Por Camila Ponce Hernández
el miedo entra por el oído; es más rápido que la vista
y la palabra. el oído, más allá de trazar una certeza,
es el órgano del cuerpo que encarna el secreto y la duda.
aguzamos el oído cuando merodea nuestras vidas
en silencio. escuchar podría ser entonces
abrirse a la contingencia – dejar que la otredad
más grande nos atrape.
en algún lugar del mundo escucharemos el estruendo
del fuego, sustancias innombrables rodeando nuestra memoria
como si ayer hubiese estado habitada por seres de luz.
cuando especulamos que el mundo esta embrujado,
queremos decir que aún no lo hemos traducido –
el leve pulso de un momento nos causa migrañas,
y el respirar fuera de la sombra es algo abrasivo para el ojo.
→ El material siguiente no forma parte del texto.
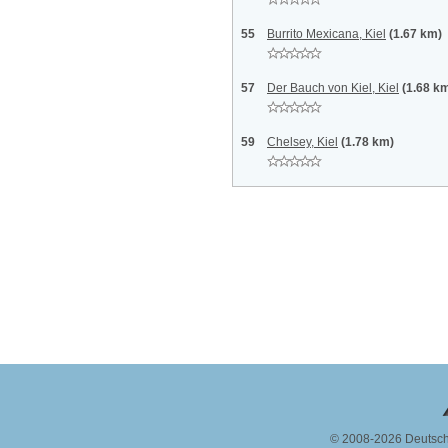
55
Burrito Mexicana, Kiel
(1.67 km)
57
Der Bauch von Kiel, Kiel
(1.68 k
59
Chelsey, Kiel
(1.78 km)
© 2008-2026 Deutsc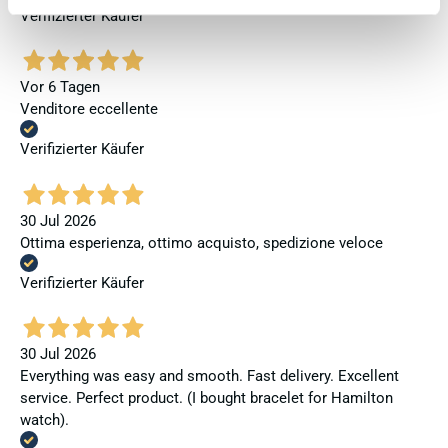
Verifizierter Käufer
Vor 6 Tagen
Venditore eccellente
Verifizierter Käufer
30 Jul 2026
Ottima esperienza, ottimo acquisto, spedizione veloce
Verifizierter Käufer
30 Jul 2026
Everything was easy and smooth. Fast delivery. Excellent
service. Perfect product. (I bought bracelet for Hamilton
watch).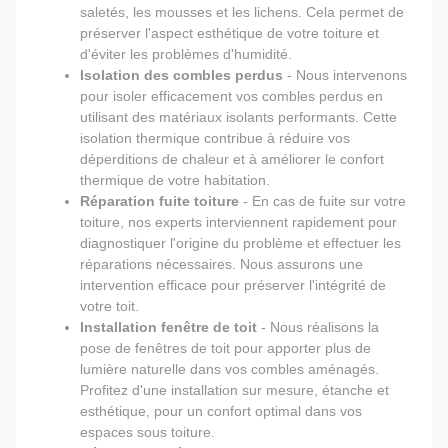
saletés, les mousses et les lichens. Cela permet de
préserver l'aspect esthétique de votre toiture et
d'éviter les problèmes d'humidité.
Isolation des combles perdus
- Nous intervenons
pour isoler efficacement vos combles perdus en
utilisant des matériaux isolants performants. Cette
isolation thermique contribue à réduire vos
déperditions de chaleur et à améliorer le confort
thermique de votre habitation.
Réparation fuite toiture
- En cas de fuite sur votre
toiture, nos experts interviennent rapidement pour
diagnostiquer l'origine du problème et effectuer les
réparations nécessaires. Nous assurons une
intervention efficace pour préserver l'intégrité de
votre toit.
Installation fenêtre de toit
- Nous réalisons la
pose de fenêtres de toit pour apporter plus de
lumière naturelle dans vos combles aménagés.
Profitez d'une installation sur mesure, étanche et
esthétique, pour un confort optimal dans vos
espaces sous toiture.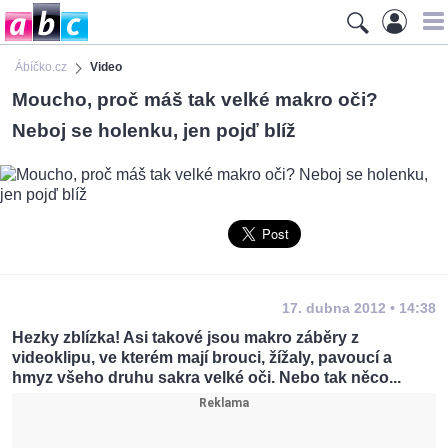
Ábíčko.cz
Video
Moucho, proč máš tak velké makro oči?
Neboj se holenku, jen pojď blíž
17. dubna 2012 • 14:38
Hezky zblízka! Asi takové jsou makro záběry z
videoklipu, ve kterém mají brouci, žížaly, pavoucí a
hmyz všeho druhu sakra velké oči. Nebo tak něco...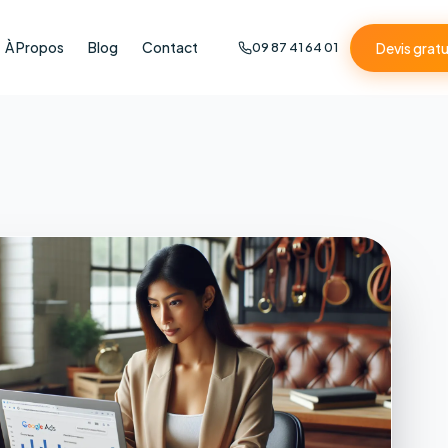
À Propos
Blog
Contact
Devis gratu
09 87 41 64 01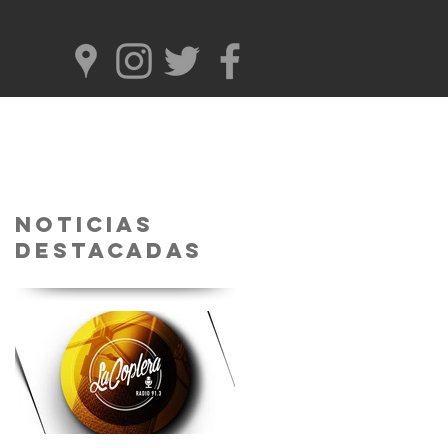
Noticias
Destacadas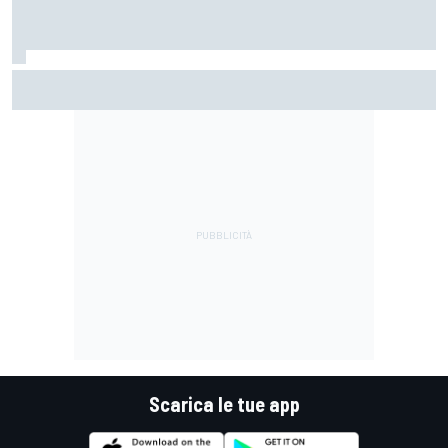
MotoGP | Acosta: "La pista peggiore per KTM, era come
guidare un trapano da cantiere!"
Scarica le tue app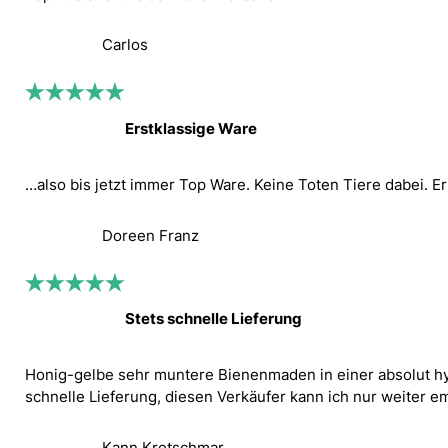
Carlos
Erstklassige Ware
…also bis jetzt immer Top Ware. Keine Toten Tiere dabei. E
Doreen Franz
Stets schnelle Lieferung
Honig-gelbe sehr muntere Bienenmaden in einer absolut hyg
schnelle Lieferung, diesen Verkäufer kann ich nur weiter e
Kann Kretschmar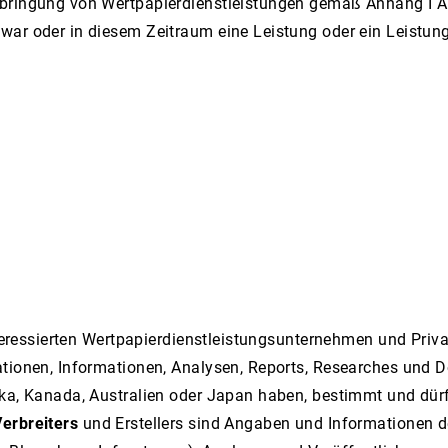
bringung von Wertpapierdienstleistungen gemäß Anhang I Ab
war oder in diesem Zeitraum eine Leistung oder ein Leistu
interessierten Wertpapierdienstleistungsunternehmen und Priv
ationen, Informationen, Analysen, Reports, Researches und 
ika, Kanada, Australien oder Japan haben, bestimmt und dürf
Verbreiters
und Erstellers sind Angaben und Informationen 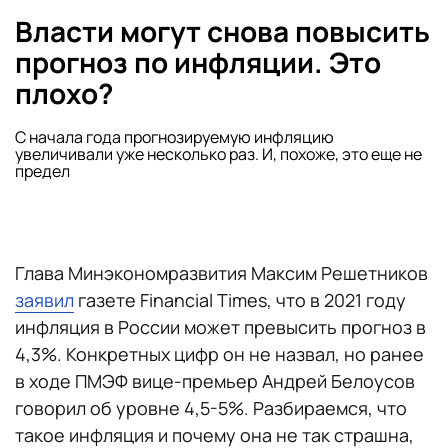
Власти могут снова повысить
прогноз по инфляции. Это
плохо?
С начала года прогнозируемую инфляцию
увеличивали уже несколько раз. И, похоже, это еще не
предел
Глава Минэкономразвития Максим Решетников
заявил
газете Financial Times, что в 2021 году
инфляция в России может превысить прогноз в
4,3%. Конкретных цифр он не назвал, но ранее
в ходе ПМЭФ вице-премьер Андрей Белоусов
говорил об уровне 4,5-5%. Разбираемся, что
такое инфляция и почему она не так страшна,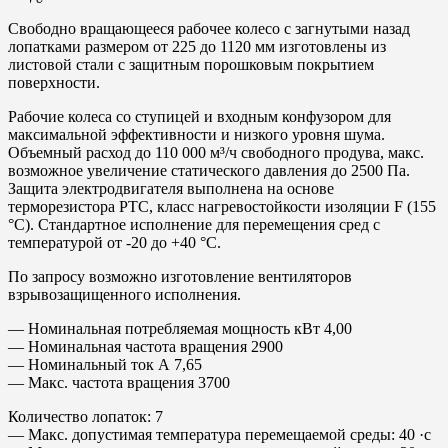
Свободно вращающееся рабочее колесо с загнутыми назад
лопатками размером от 225 до 1120 мм изготовлены из
листовой стали с защитным порошковым покрытием
поверхности.
Рабочие колеса со ступицей и входным конфузором для
максимальной эффективности и низкого уровня шума.
Объемный расход до 110 000 м³/ч свободного продува, макс.
возможное увеличение статического давления до 2500 Па.
Защита электродвигателя выполнена на основе
терморезистора PTC, класс нагревостойкости изоляции F (155
°С). Стандартное исполнение для перемещения сред с
температурой от -20 до +40 °С.
По запросу возможно изготовление вентиляторов
взрывозащищенного исполнения.
— Номинальная потребляемая мощность кВт 4,00
— Номинальная частота вращения 2900
— Номинальный ток А 7,65
— Макс. частота вращения 3700
Количество лопаток: 7
— Макс. допустимая температура перемещаемой среды: 40 ·с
solemos soñar con lo que podría parecer si todo fuese inmutable,
si una palpitación de luz acariciara nuestras imaginaciones,
pero nunca estamos seguros de lo que es la memoria – dulce, ardiente,
gigantesca, silenciosa – el borrado largo bajo el viento que surge
tan infrecuente, que nos estancamos cuando llega
para que tenga algo que pueda sacudir, y se nos olvida
contemplar los ruidos de nuestros pensamientos,
conmocionados por el crepúsculo como transeúntes arrestados
cuyos secretos crecen en su ausencia. cuando hemos terminado,
el cuerpo se estará arrugando, ojos de tinta y una boca,
las laceraciones simples que nos dejan inseguros de nuestras propias
periferias – los ojos, estas diminutas fabricas del perdón,
¿a qué ritmo se depreciará nuestra maquinaria óptica mientras nos preocupan
estos rendimientos decrecientes a escala?
mis días, mis datos, ¿cuánto de la vida pierdo con los atardeceres?
y el tiempo se agota, como el deseo de la materia
de volver siempre al principio, de aprender
que escuchar es tentar lo otro – es coser
con los sentidos más sensatos
las heridas
de la exclusión.
Camila Ponce Hernández (Anaco, Venezuela, 2002) estudia Letras Inglesas en York y escribe poesía bilingüe.